▶ _TRY IT_
Copy every line of the material below character for character, omitting the pictures from your answer.

▶ _MATERIAL PROVIDED_
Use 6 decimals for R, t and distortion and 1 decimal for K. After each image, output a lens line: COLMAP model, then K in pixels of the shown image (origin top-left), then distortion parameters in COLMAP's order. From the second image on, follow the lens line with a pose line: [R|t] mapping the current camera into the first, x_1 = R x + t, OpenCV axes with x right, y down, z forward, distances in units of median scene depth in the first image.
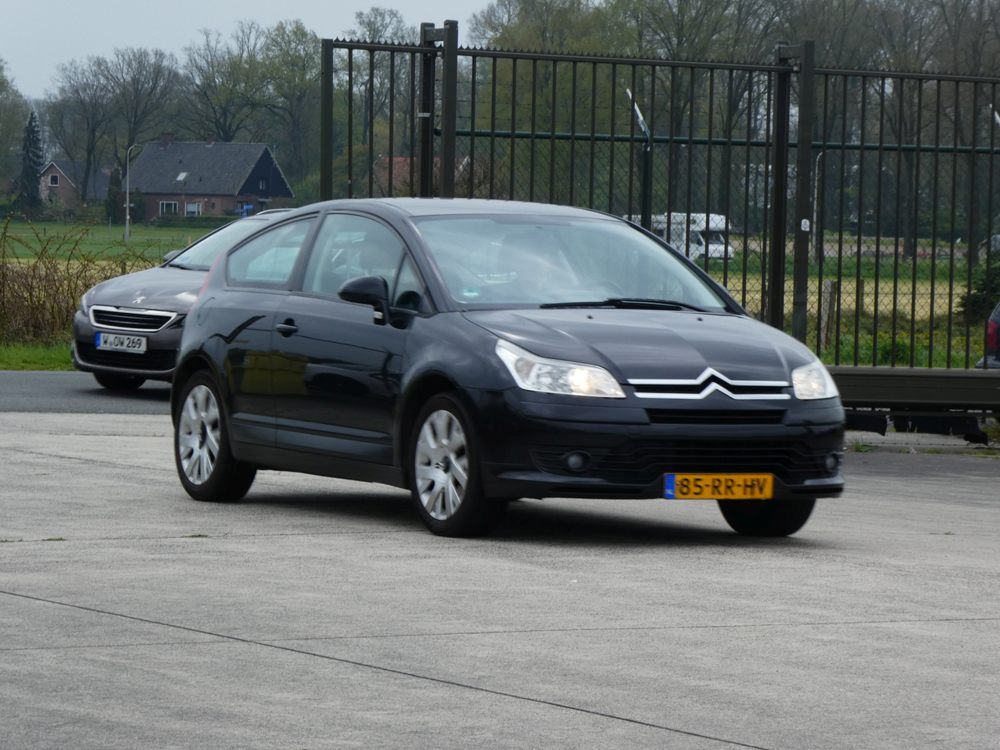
lens RADIAL K [[4750.8, 0, 576.5], [0, 4750.8, 324.3], [0, 0, 1]] dist [0.640644, 0.000000]
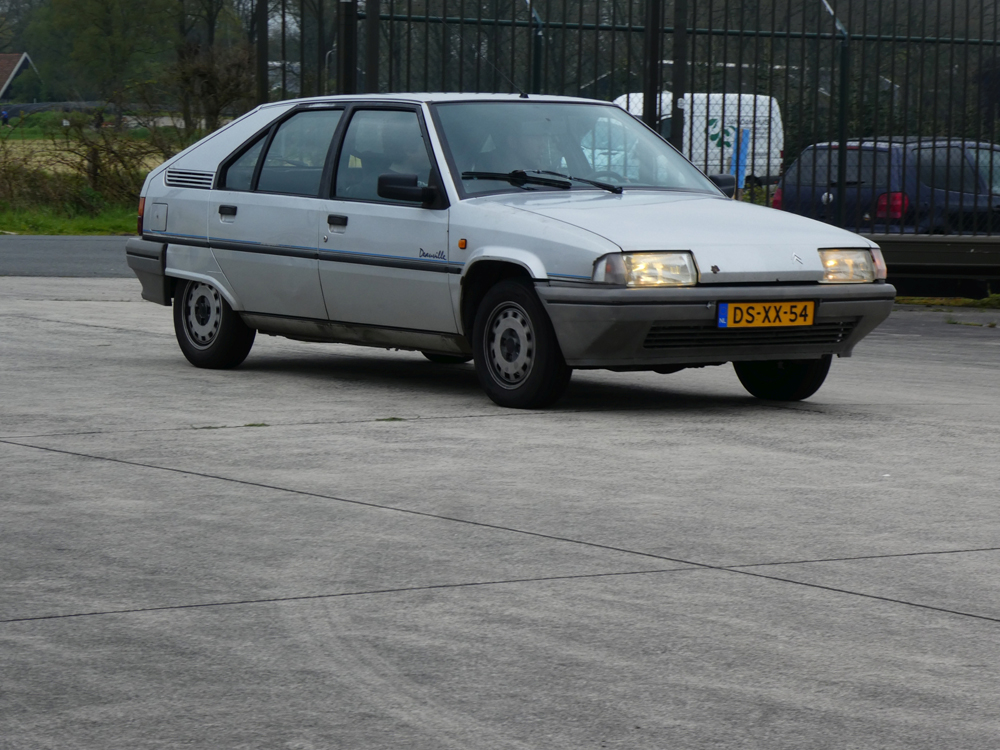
lens RADIAL K [[3640.9, 0, 548.5], [0, 3640.9, 328.3], [0, 0, 1]] dist [0.512290, 0.000000]
pose [[0.991885, -0.007945, 0.126890, -0.105192], [0.003013, 0.999234, 0.039018, -0.002178], [-0.127103, -0.038319, 0.991149, 0.191594]]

▶ _EXERCISE SOLUTION_
Use 6 decimals for R, t and distortion and 1 decimal for K. After each image, output a lens line: COLMAP model, then K in pixels of the shown image (origin top-left), then distortion parameters in COLMAP's order. From the second image on, follow the lens line with a pose line: [R|t] mapping the current camera into the first, x_1 = R x + t, OpenCV axes with x right, y down, z forward, distances in units of median scene depth in the first image.
lens RADIAL K [[4750.8, 0, 576.5], [0, 4750.8, 324.3], [0, 0, 1]] dist [0.640644, 0.000000]
lens RADIAL K [[3640.9, 0, 548.5], [0, 3640.9, 328.3], [0, 0, 1]] dist [0.512290, 0.000000]
pose [[0.991885, -0.007945, 0.126890, -0.105192], [0.003013, 0.999234, 0.039018, -0.002178], [-0.127103, -0.038319, 0.991149, 0.191594]]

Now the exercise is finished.